Ah! I don't know what happened. I lost complete focus this past month. I don't even know when I last posted here! I feel so utterly terrible, but I have to remind myself that setbacks are a part of life and at least I am fixing it now. I've only gained 5 lbs, so that isn't terrible. I could have that off in two weeks if I really wanted to. I actually vowed to get back on track yesterday and I actually did really well, Mostly it was because I worked an extra 12 hr shift at work and I packed plenty of healthy snacks. But by the time my shift was over i was famished and a friend needed picked up from work and we went out for Mexican and Margaritas, which pretty much ruined my calories for yesterday. Today, my husband came home from work very upset to the point of tears. He hates his job ( he is a corrections officer and working at the jail is very negative environment). We talked a little and he admitted to being depressed, and he said he is going to try and get counseling. I am very relieved, I think that is part of his problem, with trying to lose weight. He is depressed and drowns it out with food (I can relate) and can't find the energy to work out. So I conceded to going out for breakfast (he works 3rd shift) because that's one of the things we love doing together and it really cheered him up. In hindsight, maybe food to cure a depressed mood wasn't the best thing for him, but we did walk to the restaurant because it is right down the street from us. Once again, completely blew the diet though. So perhaps tomorrow will be the day for me to get back on track?

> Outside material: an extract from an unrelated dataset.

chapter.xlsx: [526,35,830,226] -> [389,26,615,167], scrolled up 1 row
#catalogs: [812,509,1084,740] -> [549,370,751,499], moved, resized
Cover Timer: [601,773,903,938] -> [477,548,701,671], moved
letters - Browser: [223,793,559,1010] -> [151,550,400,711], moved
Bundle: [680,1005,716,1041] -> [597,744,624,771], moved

I need to start posting on here regularly, and I need to start blogging in detail again. That really helped. I am thinking though about moving my weightloss writing to a different blog. Right now the blog I had been writing in was also with my husband. But he has said that right now he is focused on other things, and not the weightloss, so I feel weird keeping a blog about a couple losing weight together when its just me who is writing. I guess, I have come to realize that this is my journey and my story and as much as I want it to be his as well its a very personal thing and we might not be on that path at the same time.

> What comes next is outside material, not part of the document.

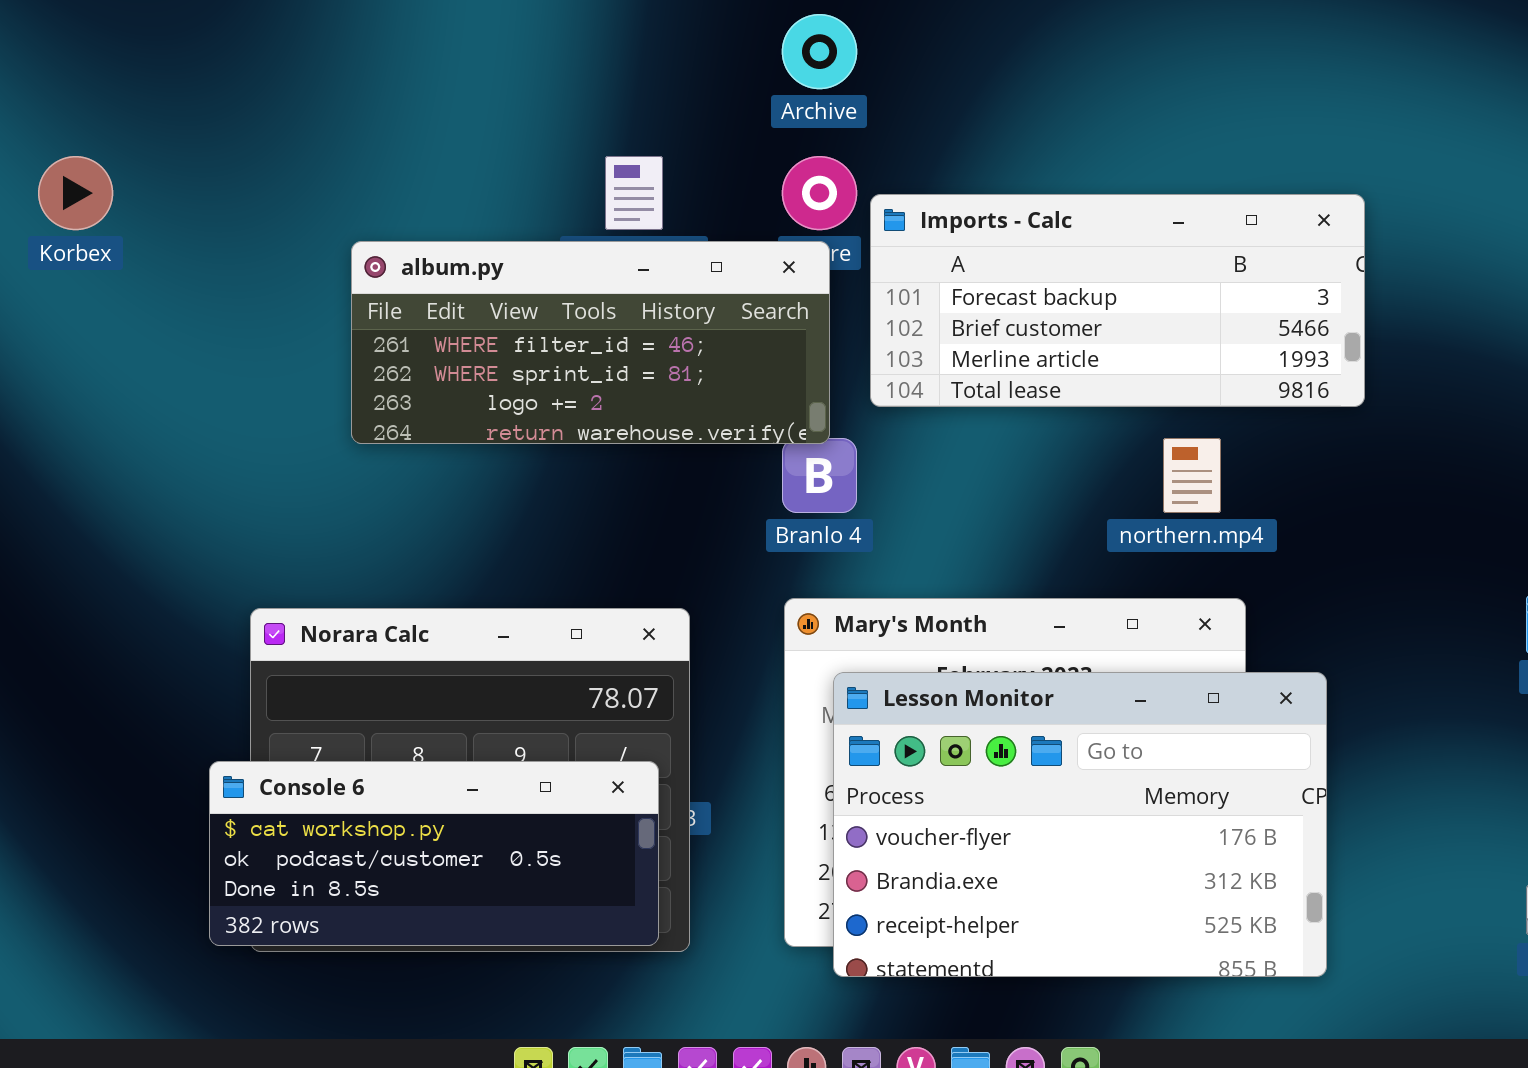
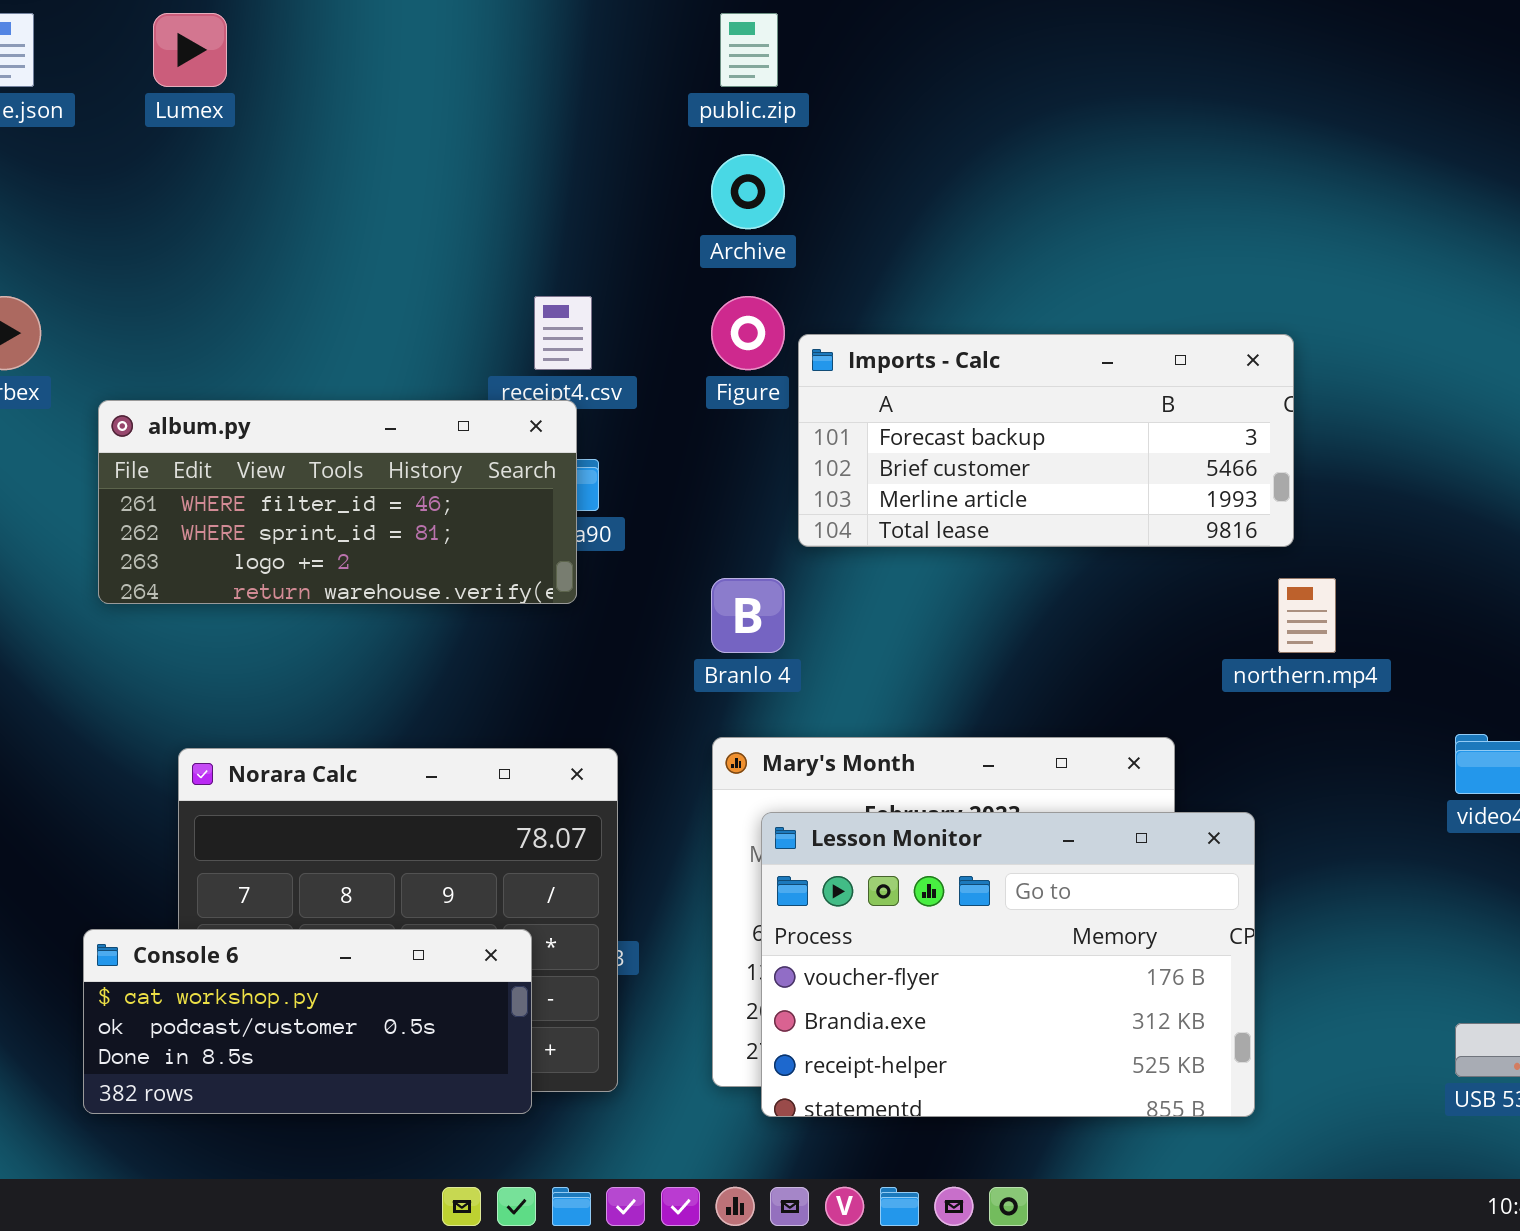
album.py: [351,241,830,444] -> [98,400,577,604], moved
northern.mp4: [1163,438,1221,513] -> [1278,578,1336,653], moved
Console 6: [209,761,659,946] -> [83,929,532,1114], moved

themilesawaygirl I completely know where you are coming from. I have to, have to start logging on MFP everyday. When I got a way from that it was like the pounds just would not come off. glad you are back on board too!
Rie Congrats on the engagement! My marriage was pretty clinical too. My husband and I had be living together for sometime, I had already gone part-time at work so I could pursue school full-time, so I was pretty dependent on him to get through and our goals were pretty much intertwined anyway. I had never really cared all that much about getting married one way or another. We both knew we wanted to be together, and that we were 100% committed to each other , and our goals for the relationship. It didn't matter if we were married or not. For us it honestly came down to matter of health insurance and finances. Sounds terrible, no? After going part time I was paying out the wazoo for health insurance. And it really came down to if I went on his insurance we would be so much better off financially. We looked into it, and considered filing as a common law married. But I felt weird about that so we just decided to go for it and get married. We had a courthouse wedding on a friday evening. Our families and close friends were there. I wore a white dress and he wore a suit, and then over the weekend we had a big party at the lake with all our other friends and family. I thought I would regret it, but I really didn't!